> **GIVEN INSTRUCTION**
Rewrite every entry below as a numbered list of its lines, skipping any blank lines and leaving the pictures out.

> **RECORDS FOR THE EXERCISE**

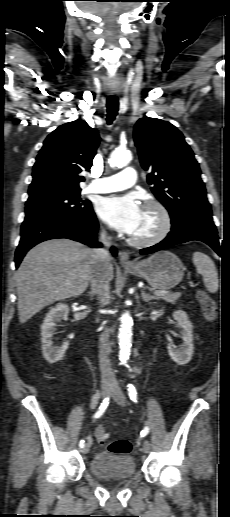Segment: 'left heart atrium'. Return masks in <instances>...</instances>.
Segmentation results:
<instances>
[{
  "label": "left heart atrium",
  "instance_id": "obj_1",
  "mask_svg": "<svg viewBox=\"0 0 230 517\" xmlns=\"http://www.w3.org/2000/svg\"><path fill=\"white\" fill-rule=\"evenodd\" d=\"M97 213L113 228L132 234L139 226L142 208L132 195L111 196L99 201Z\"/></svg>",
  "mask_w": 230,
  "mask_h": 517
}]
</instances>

> **ANSWER IN FULL**
1. Segment: 'left heart atrium'. Return masks in <instances>...</instances>.
2. Segmentation results:
3. <instances>
4. [{
5.   "label": "left heart atrium",
6.   "instance_id": "obj_1",
7.   "mask_svg": "<svg viewBox=\"0 0 230 517\" xmlns=\"http://www.w3.org/2000/svg\"><path fill=\"white\" fill-rule=\"evenodd\" d=\"M97 213L113 228L132 234L139 226L142 208L132 195L111 196L99 201Z\"/></svg>",
8.   "mask_w": 230,
9.   "mask_h": 517
10. }]
11. </instances>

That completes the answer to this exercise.